EXERCICES →
[A] Résumez en deux phrases l'article sur les jeunes du millénaire et Donald Trump.
[B] D'après l'article sur les jeunes du millénaire et Donald Trump, quel pourcentage des votes Trump a-t-il obtenu chez les 18-29 ans selon les sondages de sortie des urnes ?
[C] Poursuivez l'article sur les jeunes du millénaire et Donald Trump à partir de la fin de sa dernière phrase.

EXTRAIT CHOISI →

######

Pourquoi les enfants du millénaire rejetteront Donald Trump

Mercredi 8 Février 2017

Aux États-Unis, le principal clivage politique n’oppose pas les partis ou les États ; il oppose les générations. Les jeunes du nouveau millénaire (à savoir les 18-35 ans) ont voté massivement contre Donald Trump, et constitueront l’essentiel de la résistance opposée aux politiques du nouveau président. Bien que les Américains plus âgés se montrent plus divisés, l’assise électorale de Trump se situe chez les plus de 45 ans. Au fur et à mesure des problématiques soulevées, les jeunes électeurs rejetteront Trump, et le considéreront comme un acteur politique du passé plutôt que de l’avenir.


Bien entendu, les chiffres ici évoqués ne sont que des moyennes, et pas des valeurs absolues. Ils confirment néanmoins l’existence d’un fossé générationnel. D’après les sondages réalisés à la sortie des bureaux de vote, Trump a obtenu 53 % des votes chez les 45 ans et plus, 42 % chez les 30-44 ans, et seulement 37 % chez les 18-29 ans. Dans un sondage de 2014, 31 % des jeunes du millénaire s’identifiait comme libéraux, contre 21 % chez les baby boomers (âgés de 50 à 68 ans lors de cette étude), et seulement 18 % parmi la génération silencieuse (les 69 ans et plus).
Et il ne faut pas s’attendre à ce que les jeunes libéraux d’aujourd’hui deviennent tout simplement les vieux conservateurs de demain. La génération du millénaire est de manière générale beaucoup plus libérale que ne l’étaient les baby boomers et la génération silencieuse dans leur jeunesse. Elle se montre également nettement moins partisane, et entend soutenir ceux des acteurs politiques qui défendent ses valeurs et répondent à ses besoins, y compris les aspirants moins solidement établis.
Au moins trois différences majeures opposent les jeunes et les plus anciens dans le domaine de la politique. Premièrement, les jeunes se montre socialement plus libéraux que les générations antérieures. Aux yeux de cette jeunesse, la pluralité ethnique, religieuse et sexuelle croissante qui caractérise l’Amérique ne constitue pas un problème. Loin d’y voir un changement dramatique par rapport au passé, ces jeunes ont toujours connu une société multiculturelle faite de blancs, d’Afro-américains, de Latinos, d’Asiatiques, d’immigrants et de nouveaux arrivants nés dans le pays. Ils acceptent une diversité des orientations sexuelles et des genres – gays, lesbiennes, transsexuels, bisexuels, intersexués, pansexués, et autres – qui était essentiellement taboue, ou inconnue, pour la génération de leurs grands-parents (à laquelle appartient Trump).
Deuxièmement, les jeunes sont aujourd’hui confrontés à des défis économiques sans précédent, liés à la révolution de l’information. Ils entrent actuellement sur le marché du travail alors même que les rendements des marchés s’orientent rapidement vers le capital (robots, intelligence artificielle, et machines intelligentes de manière générale) et s’éloignent du travail. Par opposition, les riches seniors profitent d’un essor des marchés boursiers, engendré par cette même révolution technologique.

######

SEGMENT DE DONNÉES →
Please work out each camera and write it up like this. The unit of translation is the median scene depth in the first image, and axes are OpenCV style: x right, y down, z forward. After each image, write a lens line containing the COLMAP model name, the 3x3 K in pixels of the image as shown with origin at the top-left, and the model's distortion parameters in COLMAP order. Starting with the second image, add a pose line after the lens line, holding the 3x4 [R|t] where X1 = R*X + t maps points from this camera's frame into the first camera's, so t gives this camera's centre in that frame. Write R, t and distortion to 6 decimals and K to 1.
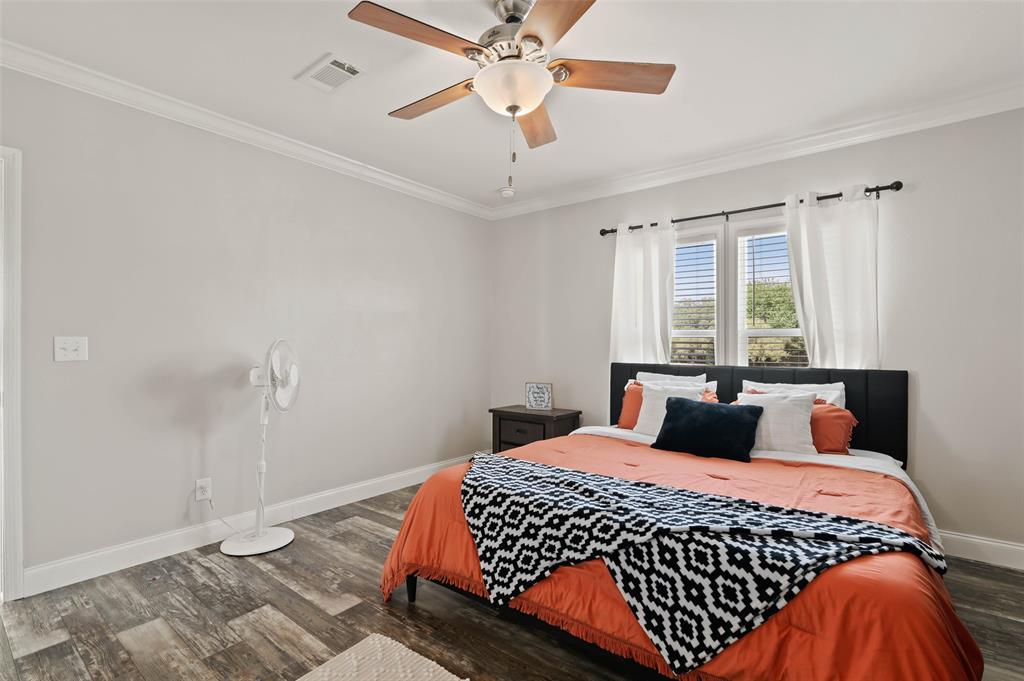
lens RADIAL K [[475.7, 0, 514.5], [0, 475.7, 346.4], [0, 0, 1]] dist [-0.001344, -0.000521]
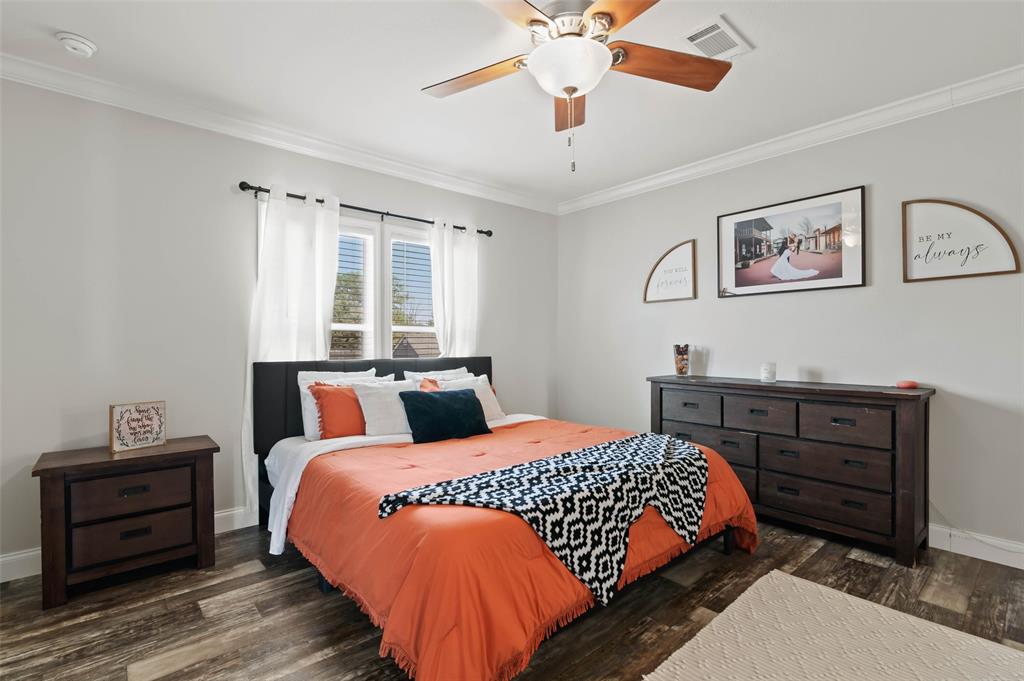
lens RADIAL K [[479.0, 0, 517.5], [0, 479.0, 341.2], [0, 0, 1]] dist [-0.004550, -0.000373]
pose [[0.175504, -0.003068, 0.984474, -0.499169], [0.002034, 0.999994, 0.002754, -0.000373], [-0.984477, 0.001519, 0.175509, 0.481390]]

######

VOS RÉPONSES RÉDIGÉES →
[A] Aux États-Unis, le principal clivage politique oppose les générations : les 18-35 ans ont voté massivement contre Donald Trump, dont l'assise électorale se situe chez les plus de 45 ans. La génération du millénaire est plus libérale et moins partisane que ne l'étaient ses aînés dans leur jeunesse, accepte la diversité de la société américaine et affronte des défis économiques sans précédent liés à la révolution de l'information.

[B] Seulement 37 %.

[C]
Trump défend une réduction de l’impôt sur les sociétés et sur les successions, vouée à ne bénéficier qu’à ces riches seniors (qui composent l’essentiel du son cabinet), au prix d’importants déficits budgétaires voués à peser sur la jeunesse. Or, les jeunes ont besoin d’une politique précisément inverse : hausse des impôts sur la richesse de la génération plus âgée, afin que puissent être financés l’enseignement supérieur, le formation professionnelle, les infrastructures relatives aux énergies renouvelables, et autres investissements nécessaires à l’avenir de l’Amérique.
Troisièmement, en comparaison avec leurs parents et grands-parents, les jeunes d’aujourd’hui sont beaucoup plus soucieux du changement climatique et des menaces qu’il fait naître. Là où Trump persuade la génération antérieure de s’en tenir encore un moment aux combustibles fossiles, les jeunes ne suivront pas cette voie. Ils aspirent à une énergie propre, et entendent lutter contre la destruction d’une planète dont eux-mêmes et leurs propres enfants hériteront.
Ce clivage générationnel autour de la question du changement climatique s’explique en partie par l’ignorance pure et simple de nombreux Américains plus âgés, dont Trump lui-même, quant au changement climatique et à ses causes. Ces anciens n’ont en effet jamais traité la question du changement climatique à l’école. Jamais ne leur a été expliquée la science fondamentale des gaz à effet de serre. C’est pourquoi ils n’ont aucune gêne à faire prévaloir leurs propres intérêts financiers à court terme sur les menaces considérables qui pèsent sur la génération de leurs petits-enfants.
Dans un sondage de juin 2015, 60 % des 18-29 ans affirment considérer l’activité humaine comme responsable du réchauffement climatique, contre seulement 31 % chez les 65 ans et plus. Un autre sondage publié en janvier  révèle que 38 % des répondants américains de 65 ans et plus font prévaloir le développement des combustibles fossiles sur celui des énergies renouvelables, contre seulement 19 % chez les 18-29 ans.
Les politiques économiques de Trump sont précisément façonnées pour cette Amérique plus âgée et plus blanche, pour ces Américains nés dans le pays. Le nouveau président privilégie les réductions d’impôts pour les seniors les plus fortunés, ce qui est synonyme d’une charge de la dette plus élevée pour les jeunes. Trump ne semble pas s’intéresser à la question du surendettement étudiant, qui représente pas moins de 1 000 milliards $. Il se concentre sur un débat des années 1990 portant sur l’ALÉNA et le libre-échange, plutôt que d’appréhender ce défi autrement plus important que soulèvent la robotique et l’intelligence artificielle pour l’emploi au XXIe siècle. Il s’entête à vouloir grappiller quelques années de profits supplémentaires grâce aux gisements américains de charbon, de pétrole et de gaz, au prix d’une possible catastrophe environnementale future.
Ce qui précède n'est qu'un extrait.